Stored data:
▽

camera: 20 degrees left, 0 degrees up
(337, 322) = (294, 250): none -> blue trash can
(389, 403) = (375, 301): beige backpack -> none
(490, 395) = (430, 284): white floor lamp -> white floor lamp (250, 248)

△
▽

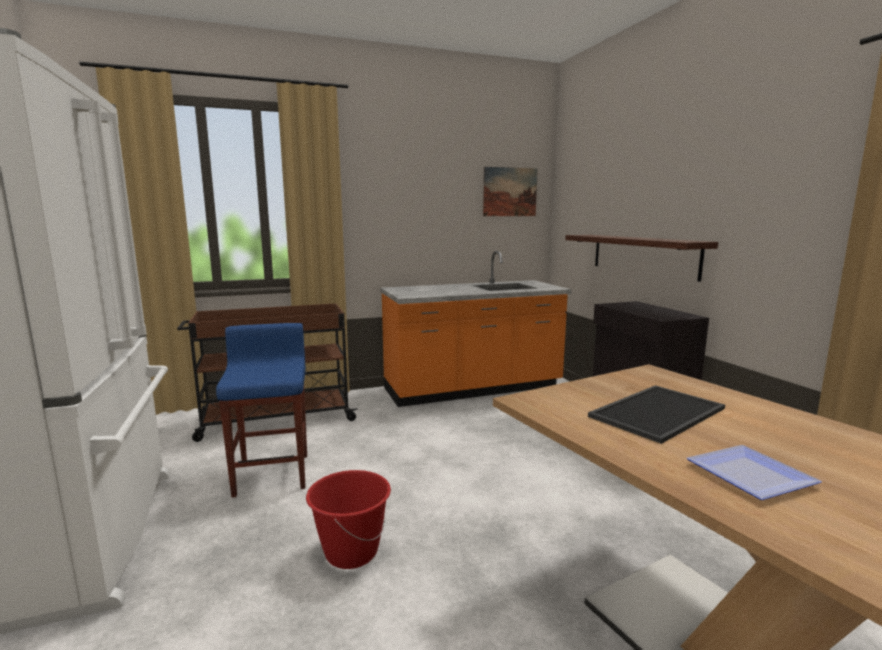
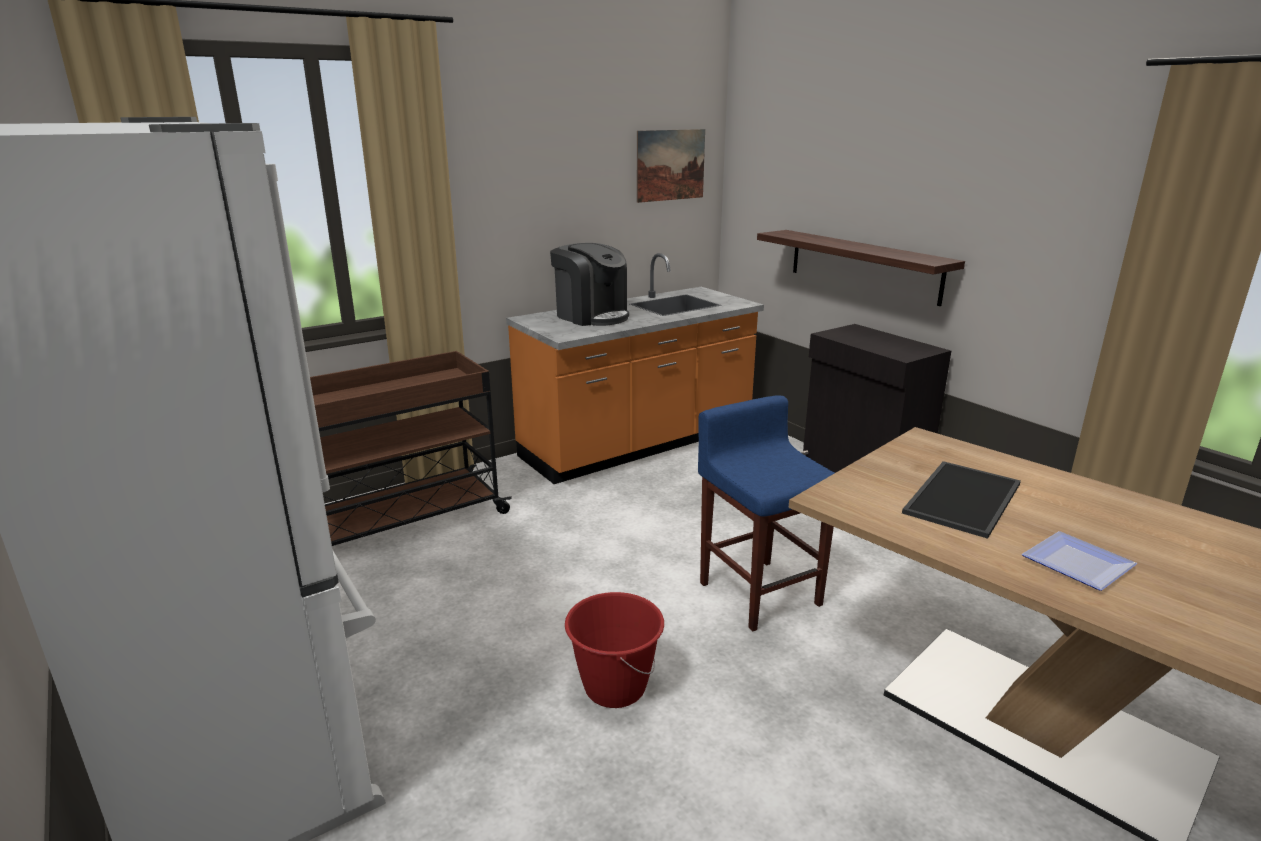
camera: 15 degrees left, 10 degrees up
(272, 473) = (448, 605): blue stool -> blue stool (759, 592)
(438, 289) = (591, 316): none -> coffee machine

△

What to work on: From the material above, set down exactly the lines between the line holding "(389, 403) = (375, 301): beige" and the line holding "(490, 395) = (430, 284): white", inclusive. Include nothing else.

Solution to the exercise:
(389, 403) = (375, 301): beige backpack -> none
(490, 395) = (430, 284): white floor lamp -> white floor lamp (250, 248)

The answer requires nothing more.